• [Assignment] The printed result should hold only the lines from the opening of the data through the line bearing "nose: (163, 56)", exactly as given and without pictures.

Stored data
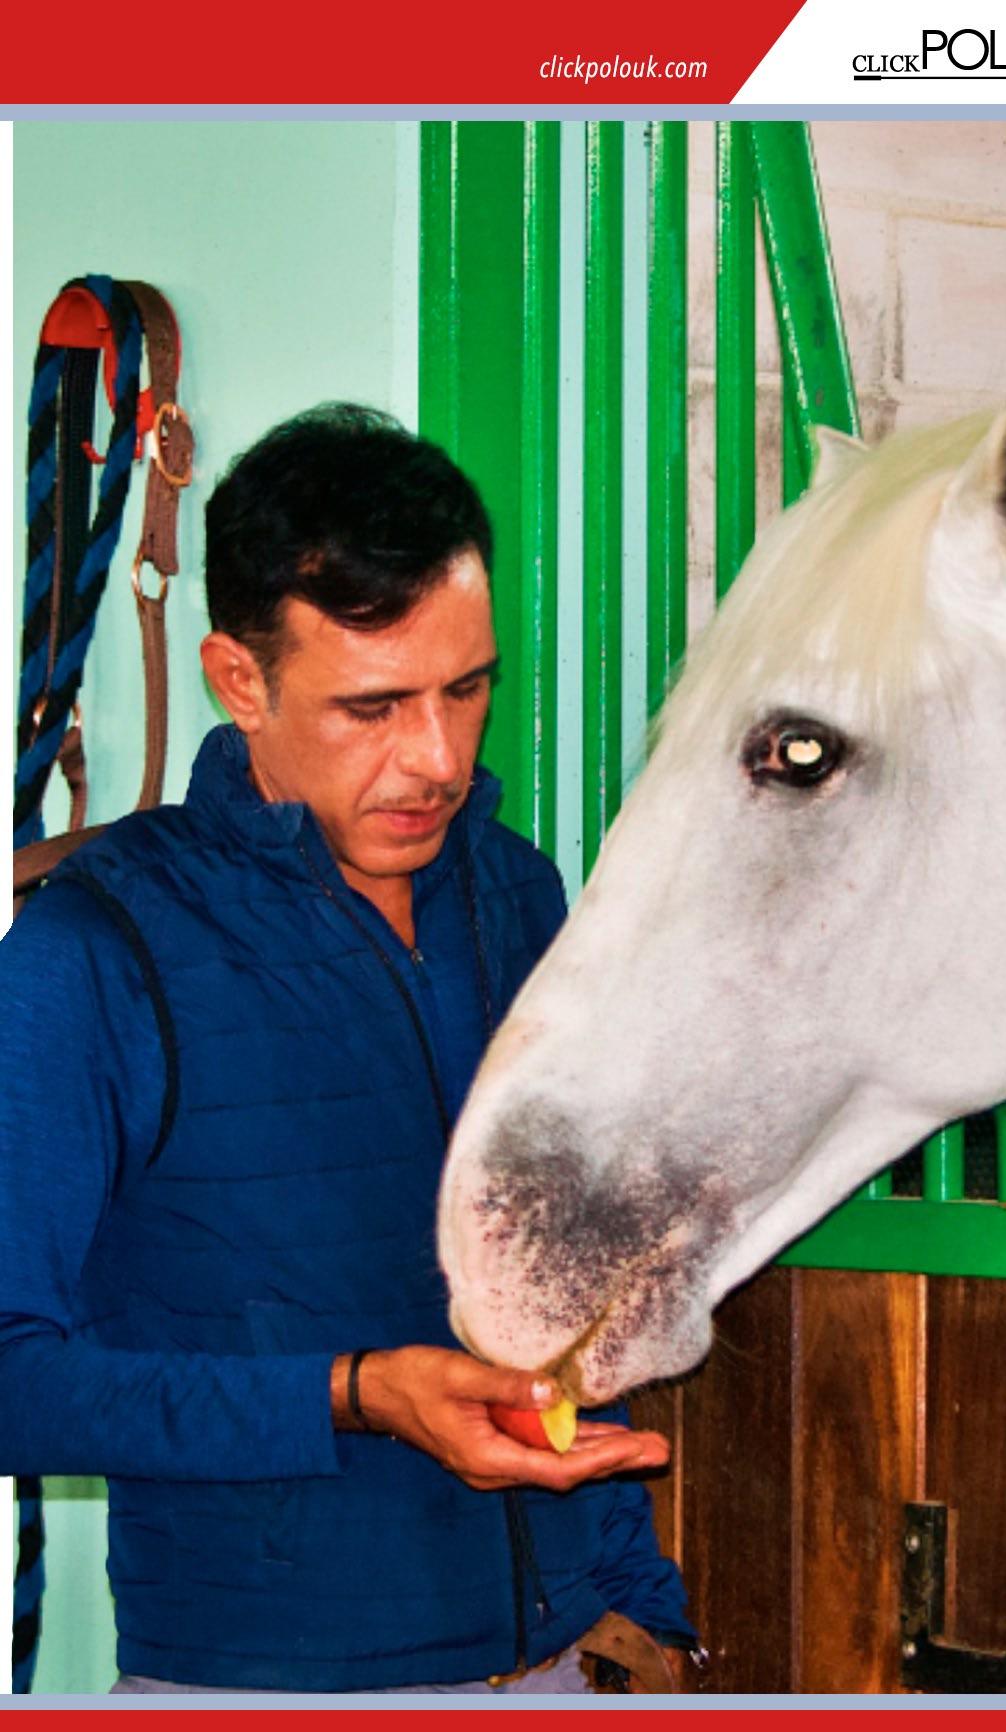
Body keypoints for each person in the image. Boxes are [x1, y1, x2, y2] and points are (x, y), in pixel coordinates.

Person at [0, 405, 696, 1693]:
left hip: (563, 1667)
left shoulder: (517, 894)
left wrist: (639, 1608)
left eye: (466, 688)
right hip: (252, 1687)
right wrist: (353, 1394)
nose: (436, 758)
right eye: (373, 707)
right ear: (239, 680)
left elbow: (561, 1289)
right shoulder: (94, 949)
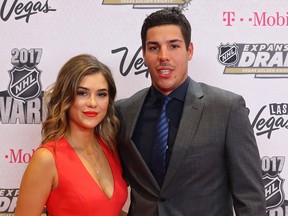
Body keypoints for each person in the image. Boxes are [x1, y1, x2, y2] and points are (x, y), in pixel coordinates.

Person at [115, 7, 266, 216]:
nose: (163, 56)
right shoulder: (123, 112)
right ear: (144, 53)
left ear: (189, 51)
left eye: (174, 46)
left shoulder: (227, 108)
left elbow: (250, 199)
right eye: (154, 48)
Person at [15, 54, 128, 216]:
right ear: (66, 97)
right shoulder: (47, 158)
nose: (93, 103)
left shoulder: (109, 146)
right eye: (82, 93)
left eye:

• [Task solution]
Body keypoints for each person in the image. Boxes are [x1, y1, x2, y2] and points are (x, y), in pixel coordinates.

Person at [0, 405, 696, 1693]:
left hip: (563, 1667)
left shoulder: (517, 894)
left wrist: (639, 1608)
left eye: (466, 688)
right hip: (252, 1687)
right wrist: (353, 1394)
nose: (436, 758)
right eye: (373, 707)
right ear: (239, 680)
left elbow: (561, 1289)
right shoulder: (94, 949)
Body keypoints for each person in the image. Boxes are [x1, y1, x2, y2] and points are (x, y), in pixel coordinates.

Person at [115, 7, 266, 216]:
nose: (163, 56)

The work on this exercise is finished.